TASK BRIEF: Put the following lines into a numbered list, leaving out any blank lines.

THE RECORDS:

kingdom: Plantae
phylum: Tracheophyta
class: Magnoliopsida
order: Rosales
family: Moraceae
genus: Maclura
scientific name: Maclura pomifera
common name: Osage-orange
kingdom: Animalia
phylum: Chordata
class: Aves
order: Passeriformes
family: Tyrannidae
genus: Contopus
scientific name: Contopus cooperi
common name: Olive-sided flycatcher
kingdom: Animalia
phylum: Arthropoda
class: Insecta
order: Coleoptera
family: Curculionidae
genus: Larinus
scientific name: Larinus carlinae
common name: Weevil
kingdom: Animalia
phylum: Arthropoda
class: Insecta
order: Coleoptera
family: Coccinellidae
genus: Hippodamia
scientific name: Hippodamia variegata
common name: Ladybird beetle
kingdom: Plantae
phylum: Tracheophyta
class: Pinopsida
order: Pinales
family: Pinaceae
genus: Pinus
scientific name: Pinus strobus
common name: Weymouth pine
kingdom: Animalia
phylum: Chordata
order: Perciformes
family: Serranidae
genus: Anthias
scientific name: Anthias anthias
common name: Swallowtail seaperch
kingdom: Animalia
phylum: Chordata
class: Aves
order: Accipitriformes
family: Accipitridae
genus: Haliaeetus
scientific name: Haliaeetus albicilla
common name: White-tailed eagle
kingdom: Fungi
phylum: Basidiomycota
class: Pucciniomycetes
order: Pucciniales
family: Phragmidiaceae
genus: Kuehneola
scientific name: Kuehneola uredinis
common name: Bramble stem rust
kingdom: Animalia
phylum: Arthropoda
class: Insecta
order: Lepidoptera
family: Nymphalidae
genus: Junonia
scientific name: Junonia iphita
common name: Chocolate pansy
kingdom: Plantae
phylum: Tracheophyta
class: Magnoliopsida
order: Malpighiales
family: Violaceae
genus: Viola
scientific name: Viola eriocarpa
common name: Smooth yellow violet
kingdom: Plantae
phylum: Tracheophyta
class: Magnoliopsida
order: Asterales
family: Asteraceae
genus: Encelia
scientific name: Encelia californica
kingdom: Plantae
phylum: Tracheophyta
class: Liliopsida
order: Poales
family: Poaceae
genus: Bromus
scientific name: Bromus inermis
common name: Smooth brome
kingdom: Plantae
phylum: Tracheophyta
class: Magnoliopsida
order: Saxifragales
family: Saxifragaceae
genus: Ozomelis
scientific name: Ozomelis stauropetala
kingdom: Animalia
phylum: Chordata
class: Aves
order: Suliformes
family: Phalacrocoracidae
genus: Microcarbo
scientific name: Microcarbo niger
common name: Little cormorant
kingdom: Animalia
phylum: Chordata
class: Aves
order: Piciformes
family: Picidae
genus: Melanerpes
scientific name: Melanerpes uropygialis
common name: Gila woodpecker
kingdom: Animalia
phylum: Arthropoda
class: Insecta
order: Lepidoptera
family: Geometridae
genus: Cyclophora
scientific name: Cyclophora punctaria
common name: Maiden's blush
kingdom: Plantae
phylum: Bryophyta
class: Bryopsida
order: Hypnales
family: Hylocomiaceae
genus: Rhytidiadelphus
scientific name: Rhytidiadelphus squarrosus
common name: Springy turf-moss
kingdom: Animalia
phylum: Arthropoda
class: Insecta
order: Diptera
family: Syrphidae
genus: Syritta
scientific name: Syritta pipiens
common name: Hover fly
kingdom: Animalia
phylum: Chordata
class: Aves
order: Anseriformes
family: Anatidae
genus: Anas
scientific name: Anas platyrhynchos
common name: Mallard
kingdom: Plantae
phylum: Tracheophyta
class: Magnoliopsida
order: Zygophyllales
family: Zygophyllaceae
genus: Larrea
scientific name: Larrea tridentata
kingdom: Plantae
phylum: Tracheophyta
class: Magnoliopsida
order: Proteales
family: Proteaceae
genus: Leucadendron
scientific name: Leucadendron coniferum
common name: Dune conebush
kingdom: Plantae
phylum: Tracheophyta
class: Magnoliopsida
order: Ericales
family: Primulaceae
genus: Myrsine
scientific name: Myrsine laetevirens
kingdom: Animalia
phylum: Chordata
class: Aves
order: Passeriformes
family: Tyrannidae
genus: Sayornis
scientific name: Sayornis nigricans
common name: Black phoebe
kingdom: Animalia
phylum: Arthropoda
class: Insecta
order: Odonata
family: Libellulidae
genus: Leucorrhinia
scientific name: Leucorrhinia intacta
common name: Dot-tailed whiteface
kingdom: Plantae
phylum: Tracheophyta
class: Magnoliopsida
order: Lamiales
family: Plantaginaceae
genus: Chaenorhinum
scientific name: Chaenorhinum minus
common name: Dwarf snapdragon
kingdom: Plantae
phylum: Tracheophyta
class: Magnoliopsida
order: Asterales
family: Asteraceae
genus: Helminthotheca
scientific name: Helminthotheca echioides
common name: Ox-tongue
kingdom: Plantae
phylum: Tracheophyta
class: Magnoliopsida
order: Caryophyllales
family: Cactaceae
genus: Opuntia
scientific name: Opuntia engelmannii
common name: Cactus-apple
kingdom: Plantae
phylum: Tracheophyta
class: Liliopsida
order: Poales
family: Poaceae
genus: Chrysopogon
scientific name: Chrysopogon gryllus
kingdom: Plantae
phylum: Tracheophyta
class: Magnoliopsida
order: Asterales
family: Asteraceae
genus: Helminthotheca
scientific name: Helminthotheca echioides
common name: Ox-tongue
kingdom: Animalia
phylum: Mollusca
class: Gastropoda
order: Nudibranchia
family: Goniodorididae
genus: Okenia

RESPONSE FOR THIS EXERCISE:
1. kingdom: Plantae
2. phylum: Tracheophyta
3. class: Magnoliopsida
4. order: Rosales
5. family: Moraceae
6. genus: Maclura
7. scientific name: Maclura pomifera
8. common name: Osage-orange
9. kingdom: Animalia
10. phylum: Chordata
11. class: Aves
12. order: Passeriformes
13. family: Tyrannidae
14. genus: Contopus
15. scientific name: Contopus cooperi
16. common name: Olive-sided flycatcher
17. kingdom: Animalia
18. phylum: Arthropoda
19. class: Insecta
20. order: Coleoptera
21. family: Curculionidae
22. genus: Larinus
23. scientific name: Larinus carlinae
24. common name: Weevil
25. kingdom: Animalia
26. phylum: Arthropoda
27. class: Insecta
28. order: Coleoptera
29. family: Coccinellidae
30. genus: Hippodamia
31. scientific name: Hippodamia variegata
32. common name: Ladybird beetle
33. kingdom: Plantae
34. phylum: Tracheophyta
35. class: Pinopsida
36. order: Pinales
37. family: Pinaceae
38. genus: Pinus
39. scientific name: Pinus strobus
40. common name: Weymouth pine
41. kingdom: Animalia
42. phylum: Chordata
43. order: Perciformes
44. family: Serranidae
45. genus: Anthias
46. scientific name: Anthias anthias
47. common name: Swallowtail seaperch
48. kingdom: Animalia
49. phylum: Chordata
50. class: Aves
51. order: Accipitriformes
52. family: Accipitridae
53. genus: Haliaeetus
54. scientific name: Haliaeetus albicilla
55. common name: White-tailed eagle
56. kingdom: Fungi
57. phylum: Basidiomycota
58. class: Pucciniomycetes
59. order: Pucciniales
60. family: Phragmidiaceae
61. genus: Kuehneola
62. scientific name: Kuehneola uredinis
63. common name: Bramble stem rust
64. kingdom: Animalia
65. phylum: Arthropoda
66. class: Insecta
67. order: Lepidoptera
68. family: Nymphalidae
69. genus: Junonia
70. scientific name: Junonia iphita
71. common name: Chocolate pansy
72. kingdom: Plantae
73. phylum: Tracheophyta
74. class: Magnoliopsida
75. order: Malpighiales
76. family: Violaceae
77. genus: Viola
78. scientific name: Viola eriocarpa
79. common name: Smooth yellow violet
80. kingdom: Plantae
81. phylum: Tracheophyta
82. class: Magnoliopsida
83. order: Asterales
84. family: Asteraceae
85. genus: Encelia
86. scientific name: Encelia californica
87. kingdom: Plantae
88. phylum: Tracheophyta
89. class: Liliopsida
90. order: Poales
91. family: Poaceae
92. genus: Bromus
93. scientific name: Bromus inermis
94. common name: Smooth brome
95. kingdom: Plantae
96. phylum: Tracheophyta
97. class: Magnoliopsida
98. order: Saxifragales
99. family: Saxifragaceae
100. genus: Ozomelis
101. scientific name: Ozomelis stauropetala
102. kingdom: Animalia
103. phylum: Chordata
104. class: Aves
105. order: Suliformes
106. family: Phalacrocoracidae
107. genus: Microcarbo
108. scientific name: Microcarbo niger
109. common name: Little cormorant
110. kingdom: Animalia
111. phylum: Chordata
112. class: Aves
113. order: Piciformes
114. family: Picidae
115. genus: Melanerpes
116. scientific name: Melanerpes uropygialis
117. common name: Gila woodpecker
118. kingdom: Animalia
119. phylum: Arthropoda
120. class: Insecta
121. order: Lepidoptera
122. family: Geometridae
123. genus: Cyclophora
124. scientific name: Cyclophora punctaria
125. common name: Maiden's blush
126. kingdom: Plantae
127. phylum: Bryophyta
128. class: Bryopsida
129. order: Hypnales
130. family: Hylocomiaceae
131. genus: Rhytidiadelphus
132. scientific name: Rhytidiadelphus squarrosus
133. common name: Springy turf-moss
134. kingdom: Animalia
135. phylum: Arthropoda
136. class: Insecta
137. order: Diptera
138. family: Syrphidae
139. genus: Syritta
140. scientific name: Syritta pipiens
141. common name: Hover fly
142. kingdom: Animalia
143. phylum: Chordata
144. class: Aves
145. order: Anseriformes
146. family: Anatidae
147. genus: Anas
148. scientific name: Anas platyrhynchos
149. common name: Mallard
150. kingdom: Plantae
151. phylum: Tracheophyta
152. class: Magnoliopsida
153. order: Zygophyllales
154. family: Zygophyllaceae
155. genus: Larrea
156. scientific name: Larrea tridentata
157. kingdom: Plantae
158. phylum: Tracheophyta
159. class: Magnoliopsida
160. order: Proteales
161. family: Proteaceae
162. genus: Leucadendron
163. scientific name: Leucadendron coniferum
164. common name: Dune conebush
165. kingdom: Plantae
166. phylum: Tracheophyta
167. class: Magnoliopsida
168. order: Ericales
169. family: Primulaceae
170. genus: Myrsine
171. scientific name: Myrsine laetevirens
172. kingdom: Animalia
173. phylum: Chordata
174. class: Aves
175. order: Passeriformes
176. family: Tyrannidae
177. genus: Sayornis
178. scientific name: Sayornis nigricans
179. common name: Black phoebe
180. kingdom: Animalia
181. phylum: Arthropoda
182. class: Insecta
183. order: Odonata
184. family: Libellulidae
185. genus: Leucorrhinia
186. scientific name: Leucorrhinia intacta
187. common name: Dot-tailed whiteface
188. kingdom: Plantae
189. phylum: Tracheophyta
190. class: Magnoliopsida
191. order: Lamiales
192. family: Plantaginaceae
193. genus: Chaenorhinum
194. scientific name: Chaenorhinum minus
195. common name: Dwarf snapdragon
196. kingdom: Plantae
197. phylum: Tracheophyta
198. class: Magnoliopsida
199. order: Asterales
200. family: Asteraceae
201. genus: Helminthotheca
202. scientific name: Helminthotheca echioides
203. common name: Ox-tongue
204. kingdom: Plantae
205. phylum: Tracheophyta
206. class: Magnoliopsida
207. order: Caryophyllales
208. family: Cactaceae
209. genus: Opuntia
210. scientific name: Opuntia engelmannii
211. common name: Cactus-apple
212. kingdom: Plantae
213. phylum: Tracheophyta
214. class: Liliopsida
215. order: Poales
216. family: Poaceae
217. genus: Chrysopogon
218. scientific name: Chrysopogon gryllus
219. kingdom: Plantae
220. phylum: Tracheophyta
221. class: Magnoliopsida
222. order: Asterales
223. family: Asteraceae
224. genus: Helminthotheca
225. scientific name: Helminthotheca echioides
226. common name: Ox-tongue
227. kingdom: Animalia
228. phylum: Mollusca
229. class: Gastropoda
230. order: Nudibranchia
231. family: Goniodorididae
232. genus: Okenia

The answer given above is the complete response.